On 8/2/07, Robert Raszuk <raszuk@juniper.net> wrote:
> David,
>
> But what would be the trigger ? What makes a critical mass that anyone
> could stop advertising their addresses into DFZ ?

It seems to me that the problem is basically disaggregation, which is
reasonably closely related to multihoming.

One scenario is that LISP-enabled sites actually get proper
multihoming (so long as both ends are enabled), but non-LISP sites
increasingly find that their long-prefix routes are filtered by ISPs
that buy into LISP.  It's not that non-LISP sites are unreachable;
it's just that they're only reachable via the aggregated path, and
their multihoming doesn't work the way they wish.

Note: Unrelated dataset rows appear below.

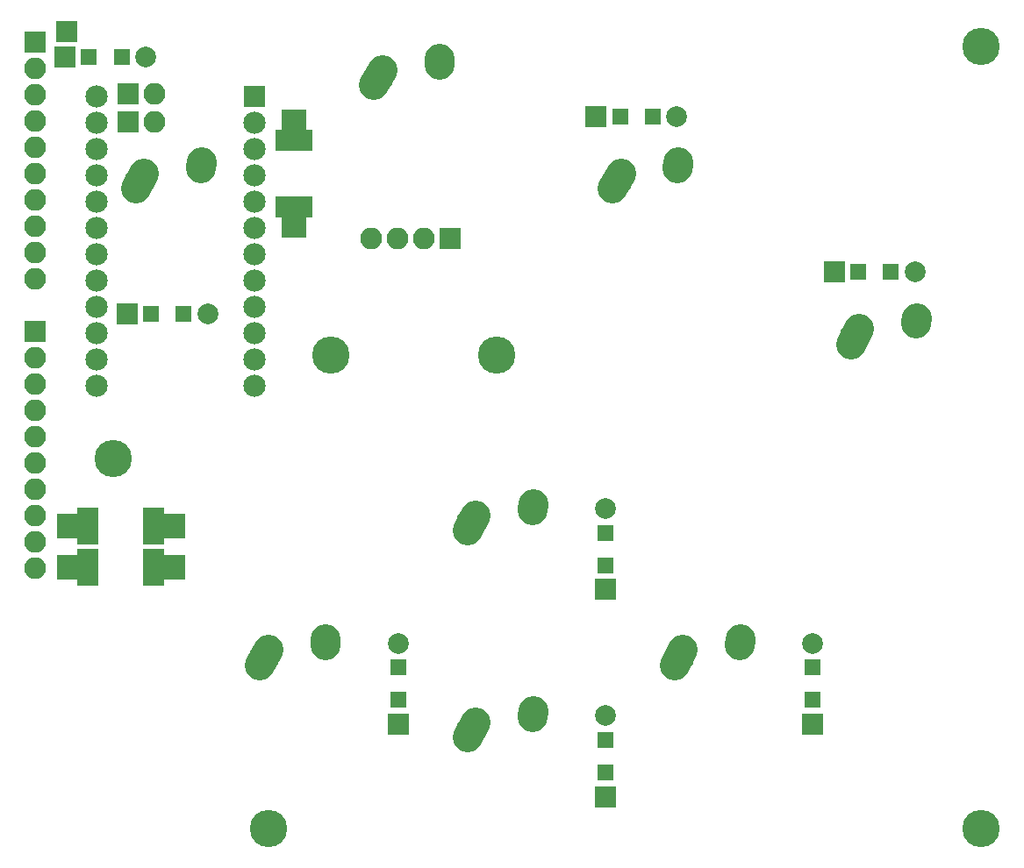
<source format=gbr>
G04 #@! TF.GenerationSoftware,KiCad,Pcbnew,(5.1.2)-2*
G04 #@! TF.CreationDate,2019-07-07T18:04:58+10:00*
G04 #@! TF.ProjectId,Right_Combined_Micro,52696768-745f-4436-9f6d-62696e65645f,rev?*
G04 #@! TF.SameCoordinates,Original*
G04 #@! TF.FileFunction,Soldermask,Top*
G04 #@! TF.FilePolarity,Negative*
%FSLAX46Y46*%
G04 Gerber Fmt 4.6, Leading zero omitted, Abs format (unit mm)*
G04 Created by KiCad (PCBNEW (5.1.2)-2) date 2019-07-07 18:04:58*
%MOMM*%
%LPD*%
G04 APERTURE LIST*
%ADD10C,3.600000*%
%ADD11R,2.152600X2.152600*%
%ADD12C,2.152600*%
%ADD13R,1.600000X1.600000*%
%ADD14R,2.000000X2.000000*%
%ADD15C,2.000000*%
%ADD16R,2.100000X2.100000*%
%ADD17O,2.100000X2.100000*%
%ADD18C,2.900000*%
%ADD19C,2.900000*%
%ADD20R,2.000200X3.600400*%
%ADD21R,2.398980X2.398980*%
%ADD22R,3.600400X2.000200*%
G04 APERTURE END LIST*
D10*
X127500000Y-109250000D03*
X112500000Y-73500000D03*
X196250000Y-109250000D03*
D11*
X126120000Y-38530000D03*
D12*
X126120000Y-41070000D03*
X126120000Y-43610000D03*
X126120000Y-46150000D03*
X126120000Y-48690000D03*
X126120000Y-51230000D03*
X126120000Y-53770000D03*
X126120000Y-56310000D03*
X126120000Y-58850000D03*
X126120000Y-61390000D03*
X126120000Y-63930000D03*
X126120000Y-66470000D03*
X110880000Y-66470000D03*
X110880000Y-63930000D03*
X110880000Y-61390000D03*
X110880000Y-58850000D03*
X110880000Y-56310000D03*
X110880000Y-53770000D03*
X110880000Y-51230000D03*
X110880000Y-48690000D03*
X110880000Y-46150000D03*
X110880000Y-43610000D03*
X110880000Y-41070000D03*
X110880000Y-38530000D03*
D13*
X119325000Y-59500000D03*
X116175000Y-59500000D03*
D14*
X113850000Y-59500000D03*
D15*
X121650000Y-59500000D03*
D13*
X113325000Y-34750000D03*
X110175000Y-34750000D03*
D14*
X107850000Y-34750000D03*
D15*
X115650000Y-34750000D03*
D13*
X164575000Y-40500000D03*
X161425000Y-40500000D03*
D14*
X159100000Y-40500000D03*
D15*
X166900000Y-40500000D03*
D13*
X187575000Y-55500000D03*
X184425000Y-55500000D03*
D14*
X182100000Y-55500000D03*
D15*
X189900000Y-55500000D03*
D13*
X140000000Y-93675000D03*
X140000000Y-96825000D03*
D14*
X140000000Y-99150000D03*
D15*
X140000000Y-91350000D03*
D13*
X160000000Y-80675000D03*
X160000000Y-83825000D03*
D14*
X160000000Y-86150000D03*
D15*
X160000000Y-78350000D03*
D13*
X160000000Y-100675000D03*
X160000000Y-103825000D03*
D14*
X160000000Y-106150000D03*
D15*
X160000000Y-98350000D03*
D13*
X180000000Y-93675000D03*
X180000000Y-96825000D03*
D14*
X180000000Y-99150000D03*
D15*
X180000000Y-91350000D03*
D16*
X114000000Y-38250000D03*
D17*
X116540000Y-38250000D03*
D16*
X145000000Y-52250000D03*
D17*
X142460000Y-52250000D03*
X139920000Y-52250000D03*
X137380000Y-52250000D03*
D16*
X114000000Y-41000000D03*
D17*
X116540000Y-41000000D03*
D18*
X115095000Y-46730000D03*
D19*
X115500453Y-46000046D02*
X114689547Y-47459954D01*
D18*
X121020000Y-45210000D03*
D19*
X121039724Y-44920672D02*
X121000276Y-45499328D01*
D18*
X138095000Y-36730000D03*
D19*
X138500453Y-36000046D02*
X137689547Y-37459954D01*
D18*
X144020000Y-35210000D03*
D19*
X144039724Y-34920672D02*
X144000276Y-35499328D01*
D18*
X161095000Y-46730000D03*
D19*
X161500453Y-46000046D02*
X160689547Y-47459954D01*
D18*
X167020000Y-45210000D03*
D19*
X167039724Y-44920672D02*
X167000276Y-45499328D01*
D18*
X184095000Y-61730000D03*
D19*
X184500453Y-61000046D02*
X183689547Y-62459954D01*
D18*
X190020000Y-60210000D03*
D19*
X190039724Y-59920672D02*
X190000276Y-60499328D01*
D18*
X127095000Y-92730000D03*
D19*
X127500453Y-92000046D02*
X126689547Y-93459954D01*
D18*
X133020000Y-91210000D03*
D19*
X133039724Y-90920672D02*
X133000276Y-91499328D01*
D18*
X147095000Y-79730000D03*
D19*
X147500453Y-79000046D02*
X146689547Y-80459954D01*
D18*
X153020000Y-78210000D03*
D19*
X153039724Y-77920672D02*
X153000276Y-78499328D01*
D18*
X147095000Y-99730000D03*
D19*
X147500453Y-99000046D02*
X146689547Y-100459954D01*
D18*
X153020000Y-98210000D03*
D19*
X153039724Y-97920672D02*
X153000276Y-98499328D01*
D18*
X167095000Y-92730000D03*
D19*
X167500453Y-92000046D02*
X166689547Y-93459954D01*
D18*
X173020000Y-91210000D03*
D19*
X173039724Y-90920672D02*
X173000276Y-91499328D01*
D10*
X133500000Y-63500000D03*
X149500000Y-63500000D03*
X196250000Y-33750000D03*
D16*
X105000000Y-33250000D03*
D17*
X105000000Y-35790000D03*
X105000000Y-38330000D03*
X105000000Y-40870000D03*
X105000000Y-43410000D03*
X105000000Y-45950000D03*
X105000000Y-48490000D03*
X105000000Y-51030000D03*
X105000000Y-53570000D03*
X105000000Y-56110000D03*
D16*
X105000000Y-61250000D03*
D17*
X105000000Y-63790000D03*
X105000000Y-66330000D03*
X105000000Y-68870000D03*
X105000000Y-71410000D03*
X105000000Y-73950000D03*
X105000000Y-76490000D03*
X105000000Y-79030000D03*
X105000000Y-81570000D03*
X105000000Y-84110000D03*
D20*
X116450400Y-84000000D03*
X110049600Y-84000000D03*
D21*
X118251260Y-84000000D03*
X108248740Y-84000000D03*
D20*
X116450400Y-80000000D03*
X110049600Y-80000000D03*
D21*
X118251260Y-80000000D03*
X108248740Y-80000000D03*
D22*
X130000000Y-42799600D03*
X130000000Y-49200400D03*
D21*
X130000000Y-40998740D03*
X130000000Y-51001260D03*
D16*
X108000000Y-32250000D03*
M02*

</source>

A possible early stage of such a transition plan might involve LISP
sites continuing to advertise their existing long prefixes for their
multi-homed customers, but marking them with a transitive attribute
that says "you may drop this route if you do LISP".  Thus LISP-enabled
networks have smaller routing tables than non-LISP networks.  After
enough LISP sites exist, they can also start filtering routes with
long prefixes that are not marked in this way.

Anyway, it's premature to fixate on the details of this at this stage;
the point is that there are transition paths that don't involve making
prefixes unreachable but rather make then suboptimally reachable.